BEGIN DATA SEGMENT

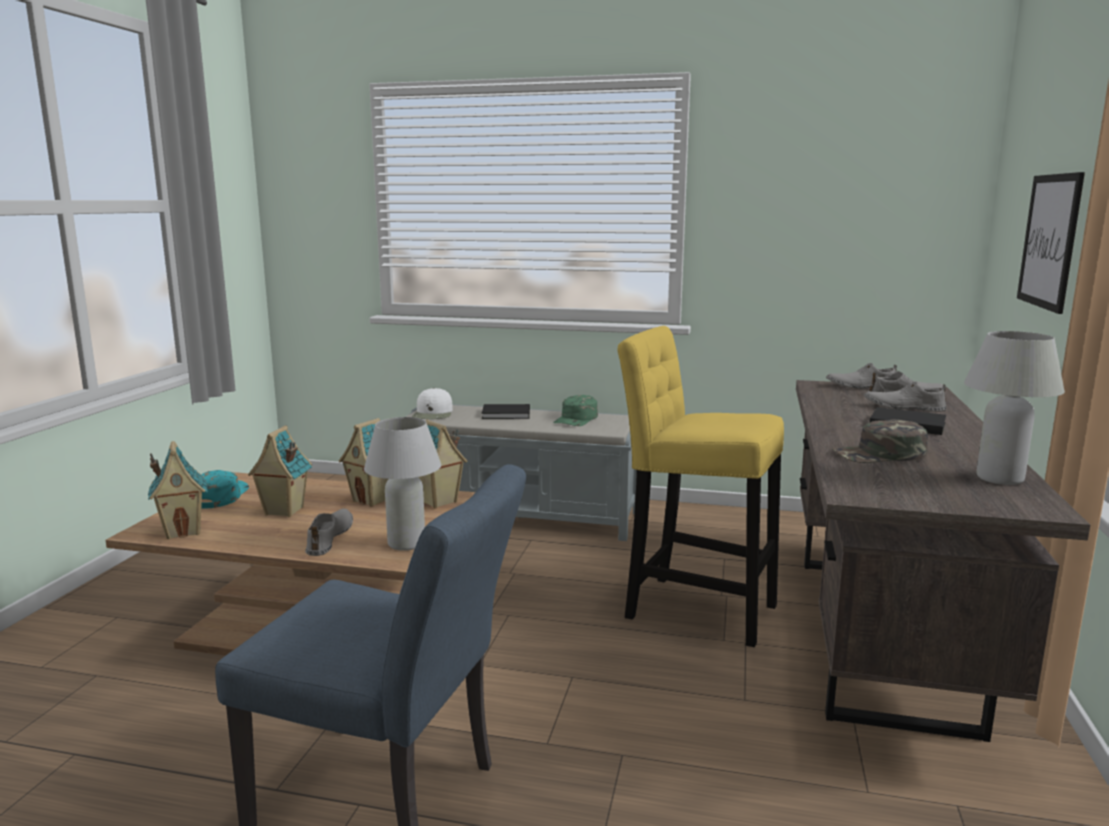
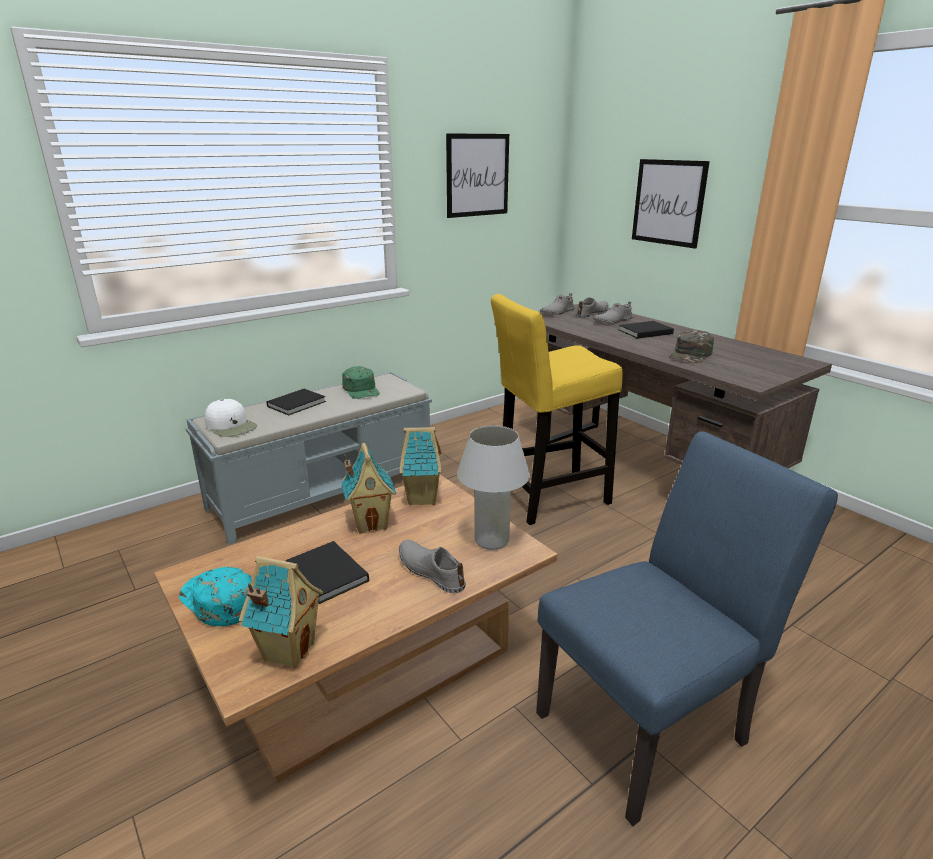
camera: 50 degrees left, 10 degrees up
toy house [248,425,312,517] -> black book [286,541,369,604]
white table lamp [964,331,1065,485] -> none
none -> picture [446,133,509,218]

END DATA SEGMENT

TASK REQUIREMENTS: Once the pictures are removed, copy the listing exactly.

RESPONSE AREA:
camera: 50 degrees left, 10 degrees up
toy house [248,425,312,517] -> black book [286,541,369,604]
white table lamp [964,331,1065,485] -> none
none -> picture [446,133,509,218]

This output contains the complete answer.